Empathy (The Customer View): Empathy was not just a buzzword; it was a measurable metric.
- Measurement: We utilized specific quality surveys sent to customers post-interaction.
- Validation: We conducted human-led QA audits on contact interactions to score the specific "level of empathy" demonstrated by agents.
- Outcome: This data forced stakeholders to "walk the store" digitally, seeing the friction points where customers felt abandoned or CS lacked the tools to resolve the customers issue.
Management
The project was managed through a Cross-Functional Stakeholder Alignment approach supported by Lean Six Sigma rigor:
- Methodology: We applied Lean Six Sigma to analyze defect root causes across the 500K DPMO baseline.
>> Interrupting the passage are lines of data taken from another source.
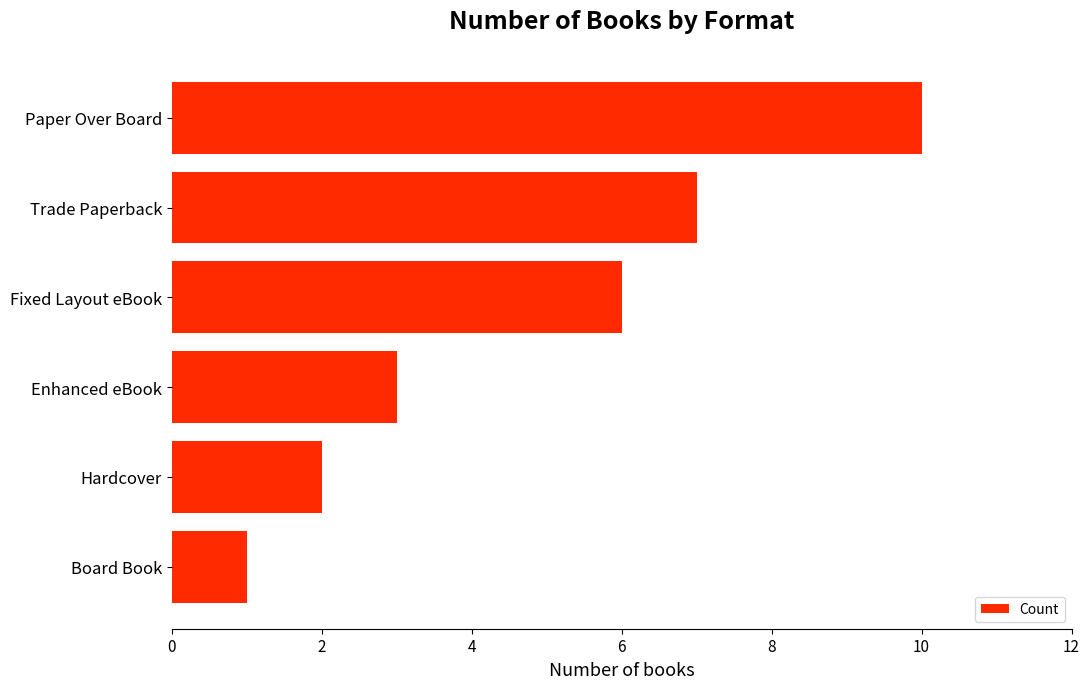

Rank the categories by value from lowest to highest.

Board Book, Hardcover, Enhanced eBook, Fixed Layout eBook, Trade Paperback, Paper Over Board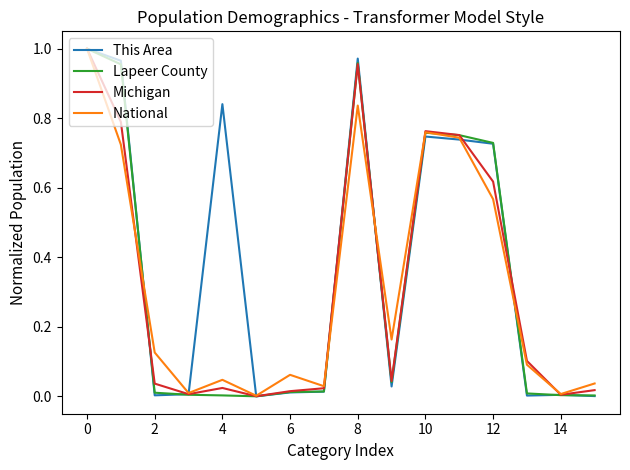

Which series has the largest total across all categories?

This Area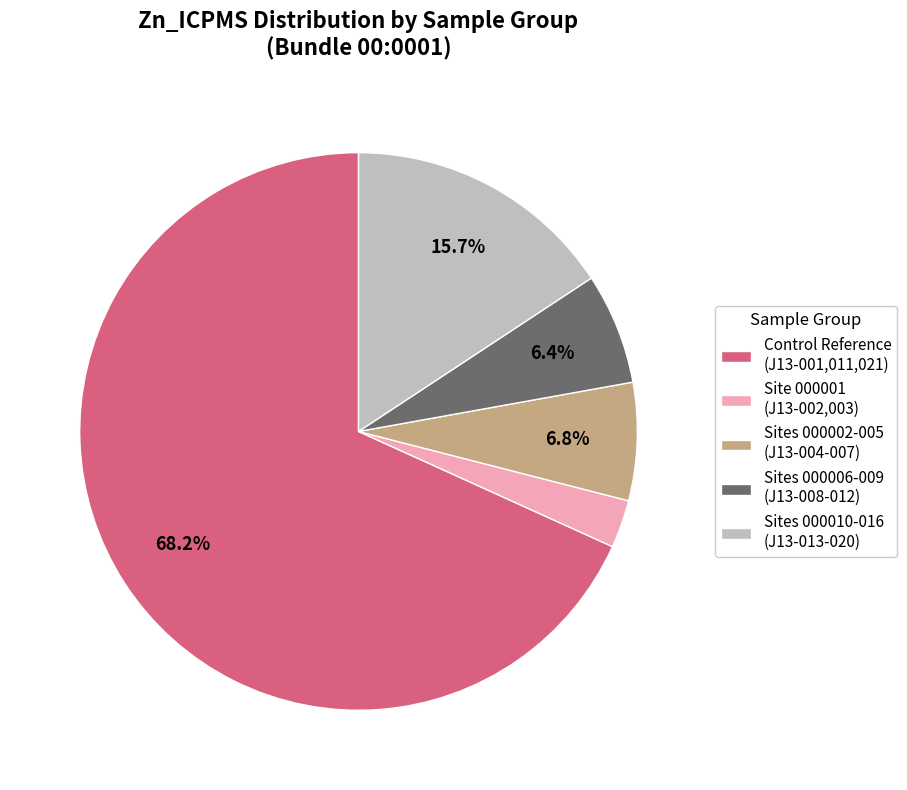

What is the ratio of the value at Sites 000006-009 (J13-008-012) to the value at Site 000001 (J13-002,003)?

2.3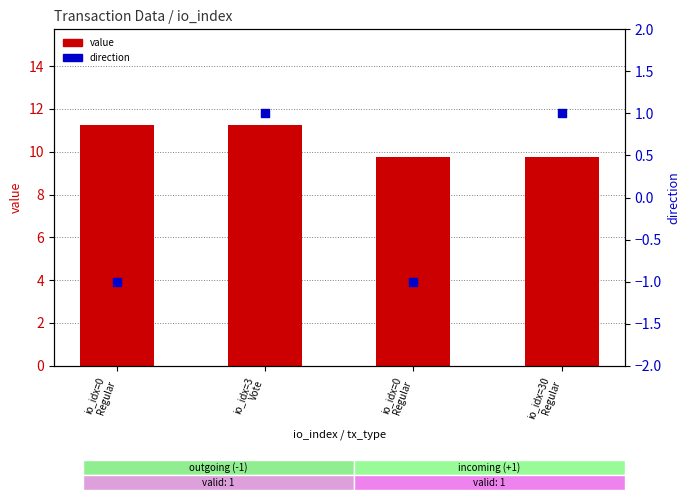

At which category is the sum across all series the highest?

io_idx=3
Vote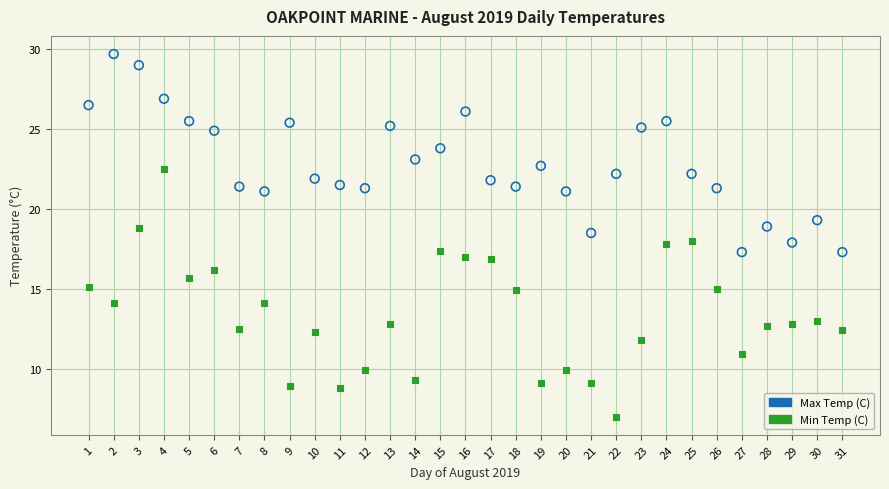

Which series has the widest spread of Y values?

Min Temp (C)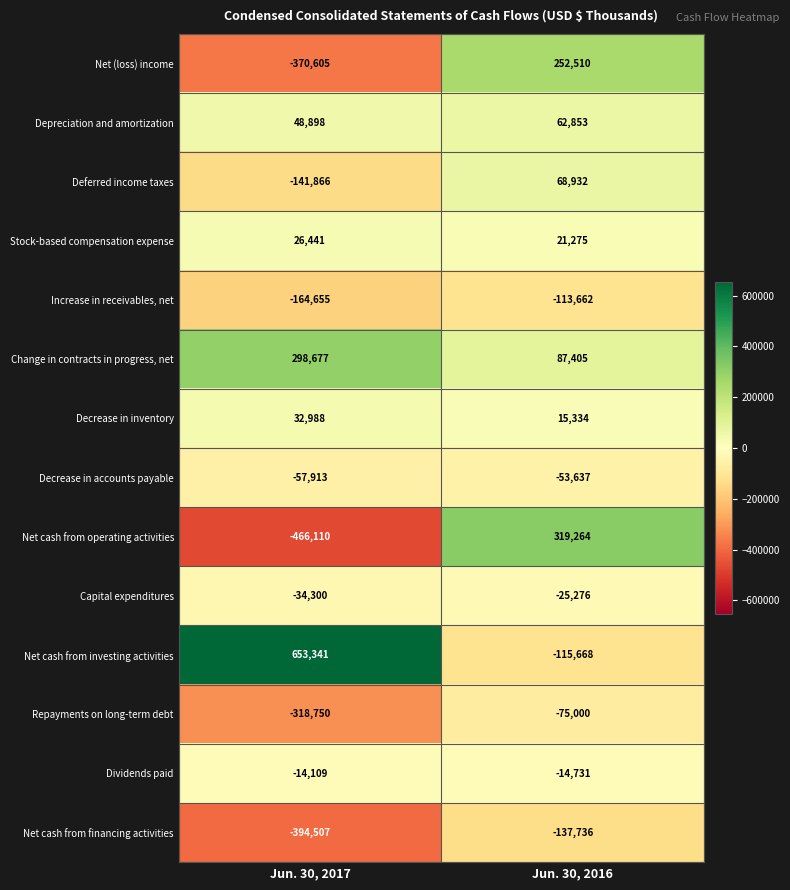

What is the average value of the Increase in receivables, net series?

-139158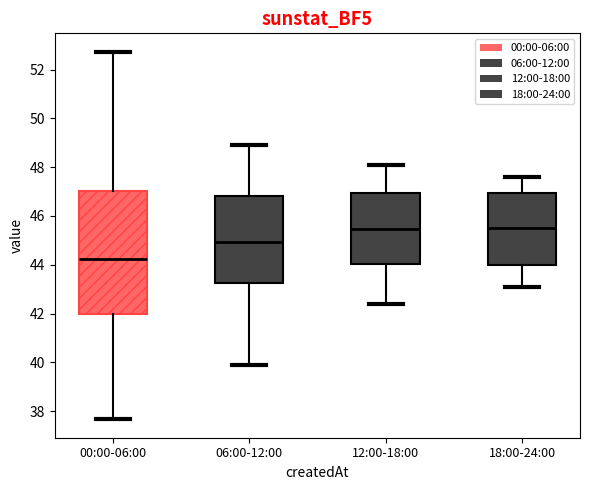

Comparing the boxes themselves (not the whiskers), which one is the tallest?

00:00-06:00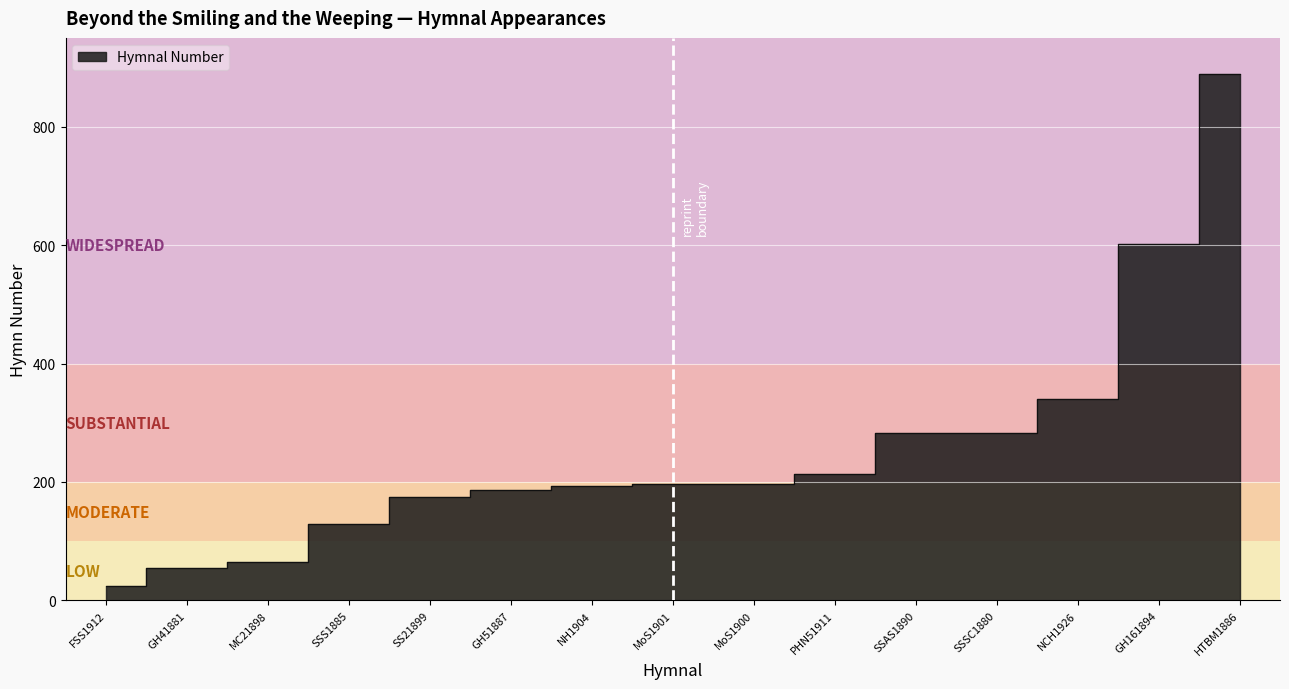

List the labels in order of value, smallest first.

FSS1912, GH41881, MC21898, SSS1885, SS21899, GH51887, NH1904, MoS1901, MoS1900, PHN51911, SSAS1890, SSSC1880, NCH1926, GH161894, HTBM1886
Change management was executed using Agile sprints to rapidly deploy fixes (e.g., new scan signals, tools, notifications, planning systems) with constant iteration to improve the CX. .
- Strategic Alignment: We worked across multiple business segments to break down silos by identifying synergies across partner teams.
- Data Governance: We identified critical data gaps that prevented accurate measurement and established new standards for service metrics, moving from anecdotal evidence to hard data.
IMPACT
Quantitative Results:
- Revenue Growth: The services business grew by $250M in revenue.
- Efficiency: Contact rate dropped from 50% to 6% (DPMO reduced from 500,000 to 60,000).
- Cost Avoidance: With volume growing to 4.5M orders in 2025, maintaining the old 50% contact rate would have resulted in ~2.25M contacts. By reducing this to 6% (270K contacts), we avoided ~1.98M contacts.
- Satisfaction: Overall CSAT scores improved by 900 basis points (bps).
Qualitative IMPACT:
- Attitude: We fundamentally shifted the organizational attitude by "connecting the dots" across teams. We ensured every stakeholder understood how their specific defects and actions translated directly into business success or failure.
- Core Values: We embedded Customer Obsession into decision-making, ensuring it was balanced with the reality of our Service Providers. We established that providers are also customers, and decisions must be viable for both parties with Amazon as the supportive intermediary.
- Identity: Transformed the division from a "manual operational cost center" to a "tech-enabled revenue driver."
- Trust: The 900bps improvement in CSAT signifies a restoration of trust in the delivery promise.